■ **TO DO**
Set down the text on fanning out and fanning in Go channels word for word, from "The beauty here" up to and including "sensible, like runtime.NumCPU().".

The beauty here is in the range loops and the close() calls. Closing the channel at the end of the generating stage is what allows the range in the next stage to break, which in turn allows it to close its channel, and so on. It’s a graceful, coordinated shutdown.

Fan-Out (Parallelism)

Your first stage is a firehose of data, and the next stage is a computationally expensive operation. Having one goroutine do that expensive operation is a bottleneck. The solution? Fan-out. Start multiple identical goroutines all reading from the same input channel. You’ve just created a worker pool.

This is how you horizontally scale a stage. The number of workers is your concurrency limit. It’s often tied to something sensible, like runtime.NumCPU().

func main() {
    in := generate(1000000) // Wow, a million numbers! That's a big firehose.

    // Let's create FIVE worker goroutines to square all those numbers in parallel.
    const numWorkers = 5
    var workers []<-chan int
    for i := 0; i < numWorkers; i++ {
        workers = append(workers, square(in)) // All five workers read from 'in'
    }

    // But now we have five output channels. How do we handle that?
    // We need to fan them back in...
}

Pitfall alert: All those workers are competing for reads on the same channel. The Go scheduler handles this beautifully—sends and receives on a channel are inherently synchronized. Whichever worker is ready first gets the next value. It’s a cheap, easy load balancer.

Fan-In (Multiplexing)

You’ve fanned out, and now you have a handful of channels. But the next stage in your pipeline, like our sum function, expects just one channel. We need to combine, or multiplex, these channels back into one. This is fan-in.

The trick is to start a goroutine for each input channel that forwards everything to a single output channel. You then need to use a sync.WaitGroup to wait for all the forwarding goroutines to finish before closing the output channel.

// merge combines multiple integer channels into one.
func merge(channels []<-chan int) <-chan int {
    var wg sync.WaitGroup
    out := make(chan int)

    // Define an output function for each input channel.

■ **INFORMATION SUPPLIED**
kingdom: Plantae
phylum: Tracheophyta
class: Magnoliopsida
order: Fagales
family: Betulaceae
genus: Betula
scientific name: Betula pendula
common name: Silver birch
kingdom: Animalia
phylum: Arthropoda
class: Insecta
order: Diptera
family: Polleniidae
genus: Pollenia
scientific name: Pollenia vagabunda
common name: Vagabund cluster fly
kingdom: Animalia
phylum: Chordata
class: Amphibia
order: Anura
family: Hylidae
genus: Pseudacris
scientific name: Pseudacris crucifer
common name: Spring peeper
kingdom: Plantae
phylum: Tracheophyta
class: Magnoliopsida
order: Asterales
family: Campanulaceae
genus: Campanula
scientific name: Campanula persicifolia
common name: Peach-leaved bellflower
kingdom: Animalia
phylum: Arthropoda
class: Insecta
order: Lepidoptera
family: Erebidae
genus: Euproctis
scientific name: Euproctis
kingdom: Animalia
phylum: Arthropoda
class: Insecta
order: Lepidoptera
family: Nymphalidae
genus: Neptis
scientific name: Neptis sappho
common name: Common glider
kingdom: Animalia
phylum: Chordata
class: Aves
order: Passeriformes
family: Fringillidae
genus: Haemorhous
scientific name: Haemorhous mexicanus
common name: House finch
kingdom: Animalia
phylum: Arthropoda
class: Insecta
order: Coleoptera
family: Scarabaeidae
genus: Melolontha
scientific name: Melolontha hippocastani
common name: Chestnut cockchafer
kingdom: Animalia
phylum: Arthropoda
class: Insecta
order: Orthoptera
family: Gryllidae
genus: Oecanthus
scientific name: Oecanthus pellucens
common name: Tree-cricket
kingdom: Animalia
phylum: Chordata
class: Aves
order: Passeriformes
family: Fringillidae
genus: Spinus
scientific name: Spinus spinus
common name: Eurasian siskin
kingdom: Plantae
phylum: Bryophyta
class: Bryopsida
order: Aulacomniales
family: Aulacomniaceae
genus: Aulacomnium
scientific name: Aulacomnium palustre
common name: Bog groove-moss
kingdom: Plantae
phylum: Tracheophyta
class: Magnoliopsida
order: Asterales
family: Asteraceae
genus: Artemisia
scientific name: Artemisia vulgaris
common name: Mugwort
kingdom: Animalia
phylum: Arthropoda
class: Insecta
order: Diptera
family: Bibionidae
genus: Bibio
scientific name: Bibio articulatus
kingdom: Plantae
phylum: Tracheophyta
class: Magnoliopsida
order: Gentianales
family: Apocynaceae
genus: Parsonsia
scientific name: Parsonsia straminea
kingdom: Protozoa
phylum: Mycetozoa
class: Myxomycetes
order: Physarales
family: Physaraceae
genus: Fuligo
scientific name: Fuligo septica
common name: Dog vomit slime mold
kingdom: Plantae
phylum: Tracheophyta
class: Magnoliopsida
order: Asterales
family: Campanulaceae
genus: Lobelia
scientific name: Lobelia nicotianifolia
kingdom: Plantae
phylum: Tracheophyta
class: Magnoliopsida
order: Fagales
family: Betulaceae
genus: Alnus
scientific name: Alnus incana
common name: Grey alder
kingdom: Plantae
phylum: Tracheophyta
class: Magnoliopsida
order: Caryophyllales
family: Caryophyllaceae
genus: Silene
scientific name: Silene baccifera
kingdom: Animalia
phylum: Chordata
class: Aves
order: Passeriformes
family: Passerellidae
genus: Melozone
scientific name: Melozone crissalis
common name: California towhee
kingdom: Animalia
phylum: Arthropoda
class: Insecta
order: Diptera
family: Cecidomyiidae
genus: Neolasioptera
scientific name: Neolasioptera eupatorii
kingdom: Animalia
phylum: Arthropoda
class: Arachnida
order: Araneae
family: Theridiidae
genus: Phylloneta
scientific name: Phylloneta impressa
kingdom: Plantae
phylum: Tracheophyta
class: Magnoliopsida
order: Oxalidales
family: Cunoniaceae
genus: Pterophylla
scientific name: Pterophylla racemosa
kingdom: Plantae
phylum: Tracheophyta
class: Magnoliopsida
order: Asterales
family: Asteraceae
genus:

■ **EXERCISE RESULT**
The beauty here is in the range loops and the close() calls. Closing the channel at the end of the generating stage is what allows the range in the next stage to break, which in turn allows it to close its channel, and so on. It’s a graceful, coordinated shutdown.

Fan-Out (Parallelism)

Your first stage is a firehose of data, and the next stage is a computationally expensive operation. Having one goroutine do that expensive operation is a bottleneck. The solution? Fan-out. Start multiple identical goroutines all reading from the same input channel. You’ve just created a worker pool.

This is how you horizontally scale a stage. The number of workers is your concurrency limit. It’s often tied to something sensible, like runtime.NumCPU().